The offsets column contains an increasing sequence of integers which are byte positions identifying the start of each individual string within the chars data array. The final offset element is the total number of bytes in the chars column. This means the size of an individual string at row i is defined as (offsets[i+1]-offsets[i]).

Schematic diagram showing a vector of strings {"this", "is", "a", "column", "of", "strings"} and its representation as a strings type column with size 6, resulting in an “offsets” child column with INT32 type and a “characters” child column with INT8 type.
Figure 1. Schematic showing how Arrow format represents strings columns with chars and offsets child columns

Example of string redaction function

To illustrate an example string transformation, consider a function that receives two input strings columns and produces one redacted output strings column.

The input data has the following form: a “names” column containing first and last names separated by a space and a “visibilities” column containing the status of “public” or “private.” 

We propose the “redact” function that operates on the input data to produce output data consisting of the first initial of the last name followed by a space and the entire first name. However, if the corresponding visibility column is “private” then the output string should be fully redacted as “X X.” 

A table showing an example of a "redact" string transformation that receives names and visibilities strings columns as input and partially or fully redacted data as output.
Table 1. Example of a “redact” string transformation that receives names and visibilities strings columns as input and partially or fully redacted data as output

Transforming strings with the libcudf API

First, string transformation can be accomplished using the libcudf strings API. The general purpose API is an excellent starting point and a good baseline for comparing performance.

The API functions operate on an entire strings column, launching at least one kernel per function and assigning one thread per string.
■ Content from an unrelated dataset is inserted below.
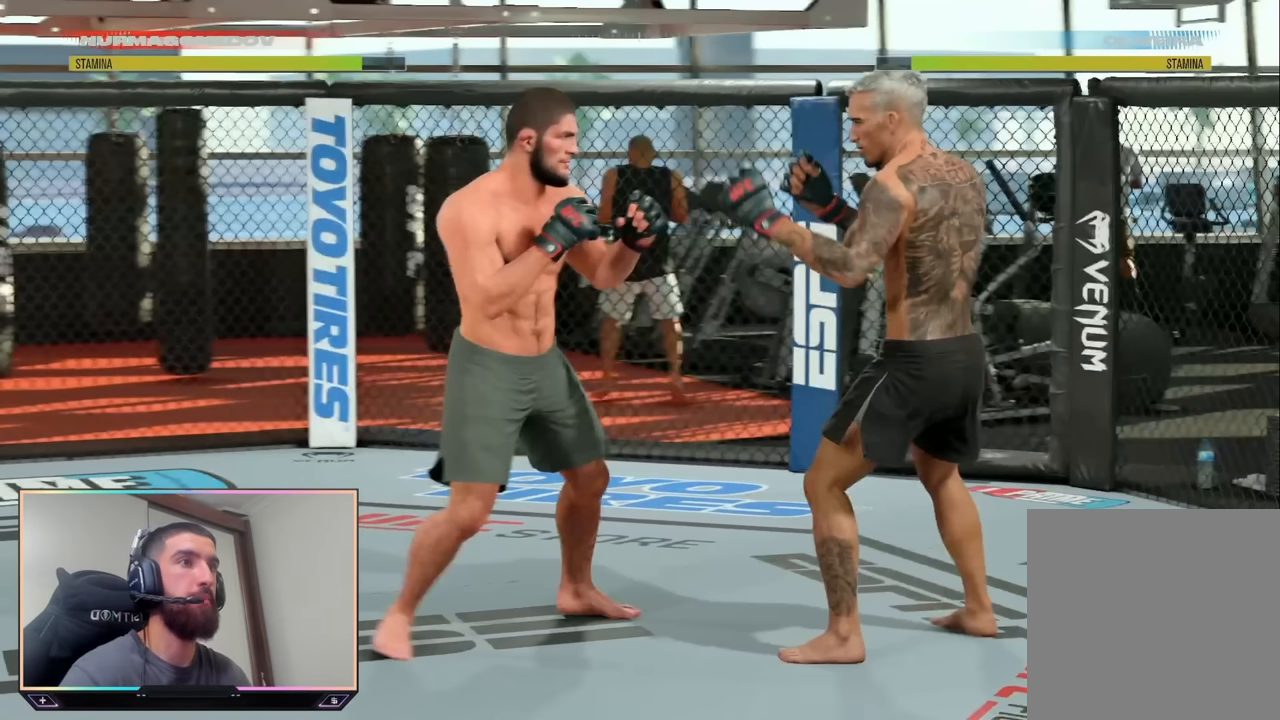
{"buttons": [], "left_stick": "down", "right_stick": "center", "events": []}
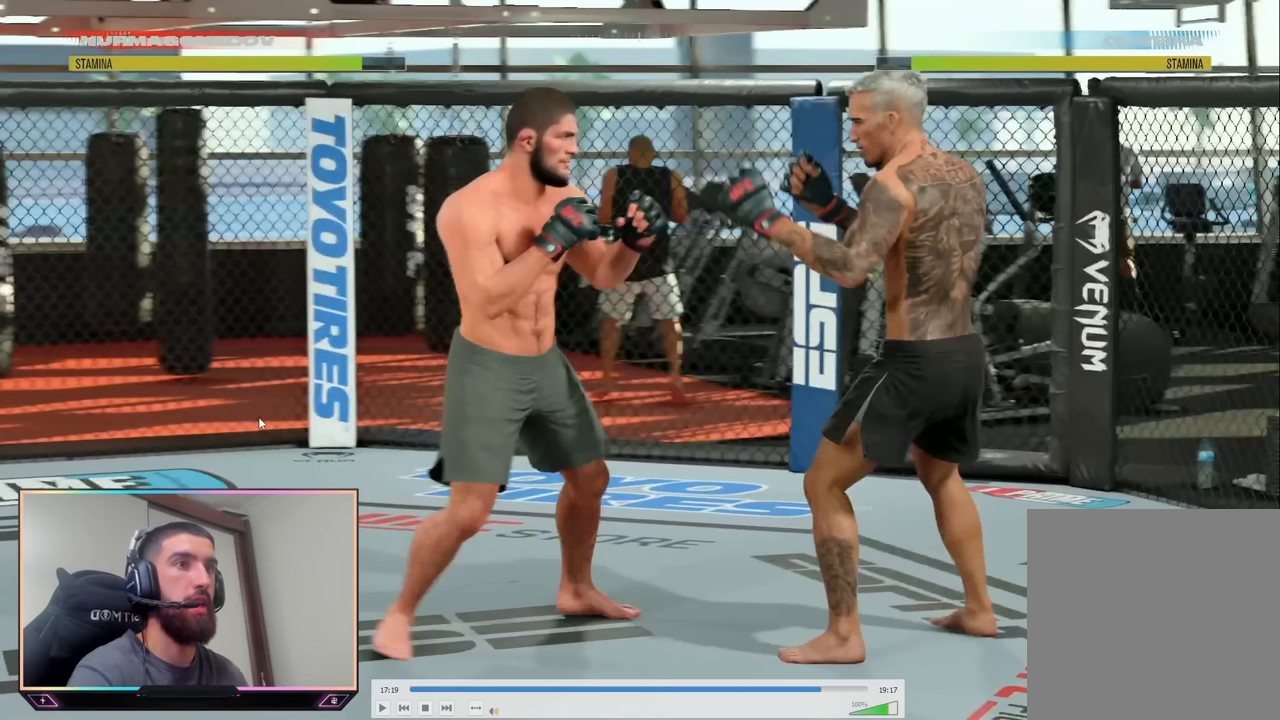
{"buttons": [], "left_stick": "down", "right_stick": "center", "events": []}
Each thread handles a single row of data in parallel across the GPU and outputs a single row as part of a new output column.

To complete the redact example function using the general purpose API, follow these steps:

  1. Convert the “visibilities” strings column into a Boolean column using contains
  2. Create a new strings column from the names column by copying “X X” whenever the corresponding row entry in the boolean column is “false”
  3. Split the “redacted” column into first name and last name columns
  4. Slice the first character of the last names as the last name initials
  5. Build the output column by concatenating the last initials column and the first names column with space (” “) separator.
// convert the visibility label into a boolean
auto const visible = cudf::string_scalar(std::string("public"));
auto const allowed = cudf::strings::contains(visibilities, visible);

// redact names 
auto const redaction = cudf::string_scalar(std::string("X X"));
auto const redacted = cudf::copy_if_else(names, redaction, allowed->view());

// split the first name and last initial into two columns
auto const sv = cudf::strings_column_view(redacted->view())
auto const first_last  = cudf::strings::split(sv);
auto const first = first_last->view().column(0);
auto const last  = first_last->view().column(1);
auto const last_initial = cudf::strings::slice_strings(last, 0, 1);  

// assemble a result column
auto const tv = cudf::table_view({last_initial->view(), first});
auto result = cudf::strings::concatenate(tv, std::string(" "));

This approach takes about 3.5 ms on an A6000 with 600K rows of data. This example uses contains, copy_if_else, split, slice_strings and concatenate to accomplish a custom string transformation. A profiling analysis with Nsight Systems shows that the split function takes the longest amount of time, followed by slice_strings and concatenate.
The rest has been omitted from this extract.